Staff at the intensive care unit at the Galilee Medical Center in Nahariya fought for his life for a week, but were ultimately forced to declare him brain dead on November 5.

Ashchar was already known to the National Transplant Center, having altruistically donated one of his kidneys this past June at Beilinson Hospital. He was the third person in his extended family to donate a kidney to someone they did not know.

IDF reserve soldier Rabbi Naaran Ashchar was killed when an IDF tank overturned on Israel’s northern border on November 6, 2023. His family donated his organs. (Courtesy of the family)

“Naaran forgot that he had just donated a kidney a few months ago and went out to war. I convinced him to tell them that he had donated the organ and make sure that he got medical clearance to serve,” said his wife Tzuf.

“After the critical injury and the understanding that we were facing possible brain death, the subject of organ donation was not even a question. It was clear, this was his legacy. We just waited to hear that he could save people,” she said.

Aschar’s heart went to a 59-year-old man and his lungs went to a 72-year-old man, both at Sheba. His liver went to a 67-year-old man at Ichilov and his remaining kidney went to a man aged 43 at Ichilov.

Ashchar, from the West Bank settlement of Shadmot Mehola, leaves behind his wife and two children ages 3 and 6.

Staff Sgt. Yehonatan Samo

Staff Sgt. Yehonatan Samo of the Paratrooper’s 202nd Battalion signed up for an ADI organ donor card well before the war. His mother Ayelet found the card one day and asked him about it.

Staff Sgt. Yehonatan Yitzchak Samo died on November 10, 2023, from wounds he sustained fighting in Israel’s war against Hamas. His family donated his organs.

“He told me, ‘Yes, I registered as an organ donor a while ago.’ He didn’t think twice about the importance of donating his organs. That was Yehonatan. He did everything with a smile and from understanding, accountability, and the will to help,” his mother said.

“The fact that part of him will continue to live and help others… there is nothing more uplifting than that. Because of what he did, many people signed up during the shiva [mourning period] for ADI cards, and I am sure many more will,” she said.

On November 20, Ayelet and her husband Moshe had the opportunity to meet Yaakov Malka, 46, who received their son’s heart. The meeting took place at Beilinson Hospital, where the transplant took place, and Malka, from Kiryat Gat, is still recovering.

In a poignant moment, a doctor gave the Samos a stethoscope so they could listen to their son’s heart beating in Malka’s chest.

Ayelet Samo uses a stethoscope to listen to her son’s heart that was transplanted into Yaakov Malka at Beilinson Hospital, November 20, 2023. Samo’s husband Moshe is at left. The Samos’ son Yehonatan, and IDF soldier, died on November 10, 2023 after being wounded in the war against Hamas. (Courtesy of Beilinson Hospital)

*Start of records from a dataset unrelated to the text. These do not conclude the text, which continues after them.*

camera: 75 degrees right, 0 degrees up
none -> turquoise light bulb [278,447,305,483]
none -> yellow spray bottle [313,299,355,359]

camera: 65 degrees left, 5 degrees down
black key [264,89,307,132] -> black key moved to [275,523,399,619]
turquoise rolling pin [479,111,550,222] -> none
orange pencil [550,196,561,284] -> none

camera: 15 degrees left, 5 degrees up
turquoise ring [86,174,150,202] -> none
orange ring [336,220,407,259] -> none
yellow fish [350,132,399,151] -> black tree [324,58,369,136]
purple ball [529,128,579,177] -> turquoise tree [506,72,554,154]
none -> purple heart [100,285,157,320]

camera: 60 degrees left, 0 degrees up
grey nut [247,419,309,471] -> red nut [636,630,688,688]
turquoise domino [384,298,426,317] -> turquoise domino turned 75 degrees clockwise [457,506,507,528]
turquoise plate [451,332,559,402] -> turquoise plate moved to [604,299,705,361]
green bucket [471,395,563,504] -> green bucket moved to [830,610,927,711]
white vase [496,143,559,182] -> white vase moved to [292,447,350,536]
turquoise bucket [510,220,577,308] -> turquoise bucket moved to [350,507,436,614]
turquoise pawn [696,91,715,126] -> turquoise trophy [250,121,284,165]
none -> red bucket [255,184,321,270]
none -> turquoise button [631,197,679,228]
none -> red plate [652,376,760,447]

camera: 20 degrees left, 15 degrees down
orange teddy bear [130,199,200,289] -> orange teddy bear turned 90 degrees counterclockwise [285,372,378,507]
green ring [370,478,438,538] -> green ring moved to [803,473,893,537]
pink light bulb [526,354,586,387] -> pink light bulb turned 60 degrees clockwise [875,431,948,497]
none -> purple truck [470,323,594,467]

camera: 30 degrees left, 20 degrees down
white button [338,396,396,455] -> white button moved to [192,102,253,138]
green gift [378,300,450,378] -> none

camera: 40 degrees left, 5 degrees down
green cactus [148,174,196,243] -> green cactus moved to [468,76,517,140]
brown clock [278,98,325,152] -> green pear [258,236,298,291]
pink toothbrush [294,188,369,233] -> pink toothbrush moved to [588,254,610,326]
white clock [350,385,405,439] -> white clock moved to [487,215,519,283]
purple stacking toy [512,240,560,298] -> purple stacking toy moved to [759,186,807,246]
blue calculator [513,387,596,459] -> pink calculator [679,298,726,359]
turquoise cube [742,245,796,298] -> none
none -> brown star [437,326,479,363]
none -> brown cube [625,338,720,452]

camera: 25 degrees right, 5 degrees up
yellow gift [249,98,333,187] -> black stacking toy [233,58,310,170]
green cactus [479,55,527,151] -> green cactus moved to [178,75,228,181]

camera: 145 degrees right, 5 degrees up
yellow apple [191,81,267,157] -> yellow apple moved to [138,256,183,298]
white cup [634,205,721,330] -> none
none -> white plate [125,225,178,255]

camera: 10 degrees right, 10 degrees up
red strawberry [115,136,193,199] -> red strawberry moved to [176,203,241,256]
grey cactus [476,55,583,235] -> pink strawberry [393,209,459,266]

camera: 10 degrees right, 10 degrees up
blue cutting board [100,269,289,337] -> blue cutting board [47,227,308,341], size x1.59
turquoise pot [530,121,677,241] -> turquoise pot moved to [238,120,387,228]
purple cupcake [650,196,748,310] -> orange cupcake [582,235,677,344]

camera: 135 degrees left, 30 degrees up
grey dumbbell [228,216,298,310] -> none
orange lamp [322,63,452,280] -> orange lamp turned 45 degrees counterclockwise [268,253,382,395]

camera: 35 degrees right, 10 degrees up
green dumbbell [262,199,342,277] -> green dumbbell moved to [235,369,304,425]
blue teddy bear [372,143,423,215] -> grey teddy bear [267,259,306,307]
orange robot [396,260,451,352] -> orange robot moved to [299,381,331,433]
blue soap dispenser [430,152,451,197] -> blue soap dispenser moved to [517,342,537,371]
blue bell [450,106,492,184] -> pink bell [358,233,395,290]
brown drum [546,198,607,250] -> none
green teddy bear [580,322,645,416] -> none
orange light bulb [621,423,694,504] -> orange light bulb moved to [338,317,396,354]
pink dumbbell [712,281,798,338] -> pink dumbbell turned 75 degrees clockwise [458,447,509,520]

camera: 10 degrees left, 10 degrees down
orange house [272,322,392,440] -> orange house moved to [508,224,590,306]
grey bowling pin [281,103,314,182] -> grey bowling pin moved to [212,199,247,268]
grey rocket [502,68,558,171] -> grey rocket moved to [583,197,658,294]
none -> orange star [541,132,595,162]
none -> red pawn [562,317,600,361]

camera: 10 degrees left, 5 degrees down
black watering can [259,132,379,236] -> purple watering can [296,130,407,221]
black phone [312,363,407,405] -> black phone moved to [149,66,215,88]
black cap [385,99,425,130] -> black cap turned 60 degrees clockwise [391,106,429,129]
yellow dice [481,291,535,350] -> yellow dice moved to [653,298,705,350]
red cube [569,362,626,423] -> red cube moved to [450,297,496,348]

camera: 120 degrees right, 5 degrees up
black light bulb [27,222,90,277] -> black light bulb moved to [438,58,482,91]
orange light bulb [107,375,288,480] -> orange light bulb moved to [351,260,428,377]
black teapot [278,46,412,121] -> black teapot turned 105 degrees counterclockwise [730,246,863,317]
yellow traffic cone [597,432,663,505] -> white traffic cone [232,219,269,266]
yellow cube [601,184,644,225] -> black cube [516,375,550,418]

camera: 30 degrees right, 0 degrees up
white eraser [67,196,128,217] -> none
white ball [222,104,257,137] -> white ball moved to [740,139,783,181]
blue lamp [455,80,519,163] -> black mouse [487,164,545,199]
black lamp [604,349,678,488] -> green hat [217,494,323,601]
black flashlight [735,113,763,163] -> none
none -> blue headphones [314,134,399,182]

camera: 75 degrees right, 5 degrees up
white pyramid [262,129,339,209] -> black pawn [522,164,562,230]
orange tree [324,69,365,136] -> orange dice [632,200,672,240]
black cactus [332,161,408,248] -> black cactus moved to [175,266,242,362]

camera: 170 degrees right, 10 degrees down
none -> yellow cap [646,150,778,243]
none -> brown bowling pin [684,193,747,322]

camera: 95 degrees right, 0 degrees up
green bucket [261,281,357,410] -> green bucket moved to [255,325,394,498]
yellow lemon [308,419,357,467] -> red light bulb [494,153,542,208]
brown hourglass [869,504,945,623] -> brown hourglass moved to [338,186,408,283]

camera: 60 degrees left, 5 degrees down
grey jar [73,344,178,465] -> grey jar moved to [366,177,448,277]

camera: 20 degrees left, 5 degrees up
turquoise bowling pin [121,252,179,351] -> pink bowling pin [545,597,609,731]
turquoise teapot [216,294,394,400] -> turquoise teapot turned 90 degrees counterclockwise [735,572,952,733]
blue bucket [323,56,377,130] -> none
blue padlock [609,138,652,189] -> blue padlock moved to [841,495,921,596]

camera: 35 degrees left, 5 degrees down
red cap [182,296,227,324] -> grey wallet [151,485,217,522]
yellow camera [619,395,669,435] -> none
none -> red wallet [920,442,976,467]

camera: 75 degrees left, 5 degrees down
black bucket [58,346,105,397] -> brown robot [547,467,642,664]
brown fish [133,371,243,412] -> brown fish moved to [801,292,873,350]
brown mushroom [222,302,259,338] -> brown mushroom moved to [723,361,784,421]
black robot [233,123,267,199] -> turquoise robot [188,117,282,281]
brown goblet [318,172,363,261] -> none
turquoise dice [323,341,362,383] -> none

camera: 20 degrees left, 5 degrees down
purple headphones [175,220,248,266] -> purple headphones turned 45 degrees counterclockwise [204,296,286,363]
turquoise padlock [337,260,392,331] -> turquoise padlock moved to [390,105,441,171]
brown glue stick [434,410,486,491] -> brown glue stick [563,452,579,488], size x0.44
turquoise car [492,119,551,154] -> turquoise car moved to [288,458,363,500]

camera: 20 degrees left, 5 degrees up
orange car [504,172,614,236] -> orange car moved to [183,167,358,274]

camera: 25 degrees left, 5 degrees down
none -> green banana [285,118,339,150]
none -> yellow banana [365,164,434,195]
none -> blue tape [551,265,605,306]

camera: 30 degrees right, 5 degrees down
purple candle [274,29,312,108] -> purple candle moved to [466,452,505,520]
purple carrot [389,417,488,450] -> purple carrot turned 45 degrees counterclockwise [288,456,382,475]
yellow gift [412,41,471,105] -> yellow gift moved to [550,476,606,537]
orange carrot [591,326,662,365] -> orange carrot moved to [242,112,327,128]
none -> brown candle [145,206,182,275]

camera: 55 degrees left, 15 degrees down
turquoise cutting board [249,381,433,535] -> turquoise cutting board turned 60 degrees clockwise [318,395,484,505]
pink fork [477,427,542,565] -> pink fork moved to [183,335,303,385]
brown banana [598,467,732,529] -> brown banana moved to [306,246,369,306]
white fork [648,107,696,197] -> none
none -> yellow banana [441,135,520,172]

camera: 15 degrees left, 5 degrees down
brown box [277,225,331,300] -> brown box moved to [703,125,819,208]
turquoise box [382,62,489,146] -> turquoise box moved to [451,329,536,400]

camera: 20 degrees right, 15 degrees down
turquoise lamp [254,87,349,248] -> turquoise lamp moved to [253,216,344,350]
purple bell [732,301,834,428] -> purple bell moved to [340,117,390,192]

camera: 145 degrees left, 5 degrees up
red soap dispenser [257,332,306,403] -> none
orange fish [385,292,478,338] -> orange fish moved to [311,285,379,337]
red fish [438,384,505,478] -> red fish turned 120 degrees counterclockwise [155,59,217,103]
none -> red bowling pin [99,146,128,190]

The Samos also went to Schneider Children’s Hospital to meet 9-month-old Tehila and her mother. Tehila, who was born with a serious congenital liver disease had been hospitalized for a long time and and had already undergone another surgery. Tehila desperately needed a lifesaving transplant, and the donation of a lobe of Yehonatan Samo’s liver came just in time.

Tehila’s mother turned to Ayelet Samo and said, “I am so moved. I don’t have the words to thank you. My little girl has been born again thanks to your son.”

Yehonatan Samo, from the West Bank settlement Karmei Tzur, leaves behind his parents and four siblings.